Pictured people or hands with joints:
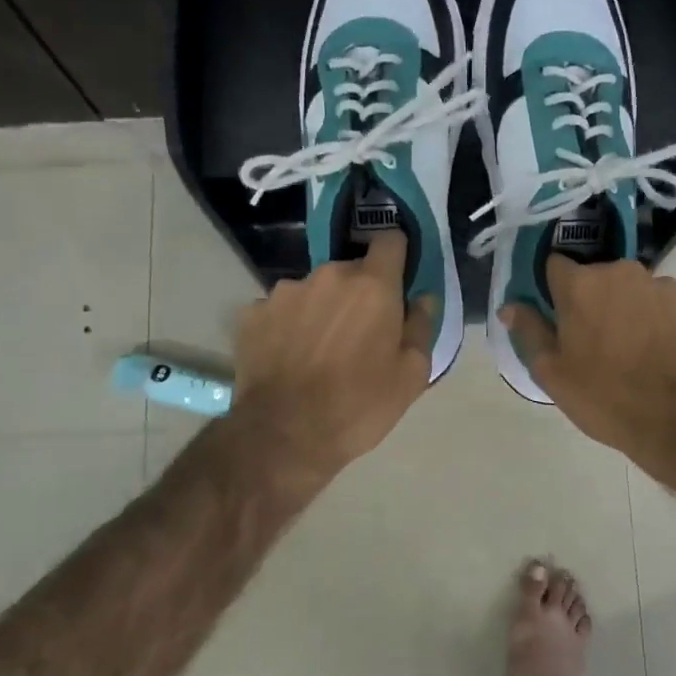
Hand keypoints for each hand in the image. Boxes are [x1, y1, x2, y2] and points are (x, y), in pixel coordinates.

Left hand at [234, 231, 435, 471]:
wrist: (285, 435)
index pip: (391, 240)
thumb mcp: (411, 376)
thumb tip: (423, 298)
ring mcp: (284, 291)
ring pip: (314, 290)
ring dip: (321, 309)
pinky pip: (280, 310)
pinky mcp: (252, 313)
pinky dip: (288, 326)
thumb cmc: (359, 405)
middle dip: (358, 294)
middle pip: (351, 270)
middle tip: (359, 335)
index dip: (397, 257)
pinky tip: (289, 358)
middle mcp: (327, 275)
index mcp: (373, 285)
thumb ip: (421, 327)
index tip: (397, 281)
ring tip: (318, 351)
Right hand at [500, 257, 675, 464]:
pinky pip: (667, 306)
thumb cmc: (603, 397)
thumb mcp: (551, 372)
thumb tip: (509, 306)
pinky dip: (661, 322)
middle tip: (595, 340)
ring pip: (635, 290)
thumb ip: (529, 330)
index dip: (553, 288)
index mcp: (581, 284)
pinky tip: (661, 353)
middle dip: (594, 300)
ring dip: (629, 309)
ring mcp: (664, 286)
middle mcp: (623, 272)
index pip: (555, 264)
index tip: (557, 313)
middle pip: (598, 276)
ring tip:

__Your instructions__: All entries must be output unchanged, with every picture omitted.

__Exercise output__:
Hand keypoints for each hand in the image. Boxes are [x1, y1, x2, y2] and points are (x, y), in pixel coordinates.

Left hand at [234, 231, 435, 471]:
wrist: (285, 435)
index pip: (391, 240)
thumb mcp: (411, 376)
thumb tip: (423, 298)
ring mcp: (284, 291)
ring pip: (314, 290)
ring dip: (321, 309)
pinky pip: (280, 310)
pinky mcp: (252, 313)
pinky dip: (288, 326)
thumb cmc: (359, 405)
middle dip: (358, 294)
middle pip: (351, 270)
middle tip: (359, 335)
index dip: (397, 257)
pinky tip: (289, 358)
middle mcp: (327, 275)
index mcp: (373, 285)
thumb ip: (421, 327)
index tip: (397, 281)
ring tip: (318, 351)
Right hand at [500, 257, 675, 464]:
pinky pip: (667, 306)
thumb cmc: (603, 397)
thumb mcp: (551, 372)
thumb tip: (509, 306)
pinky dip: (661, 322)
middle tip: (595, 340)
ring pip: (635, 290)
thumb ip: (529, 330)
index dip: (553, 288)
index mcp: (581, 284)
pinky tip: (661, 353)
middle dip: (594, 300)
ring dip: (629, 309)
ring mcp: (664, 286)
middle mcp: (623, 272)
index pip: (555, 264)
index tip: (557, 313)
middle pip: (598, 276)
ring tip:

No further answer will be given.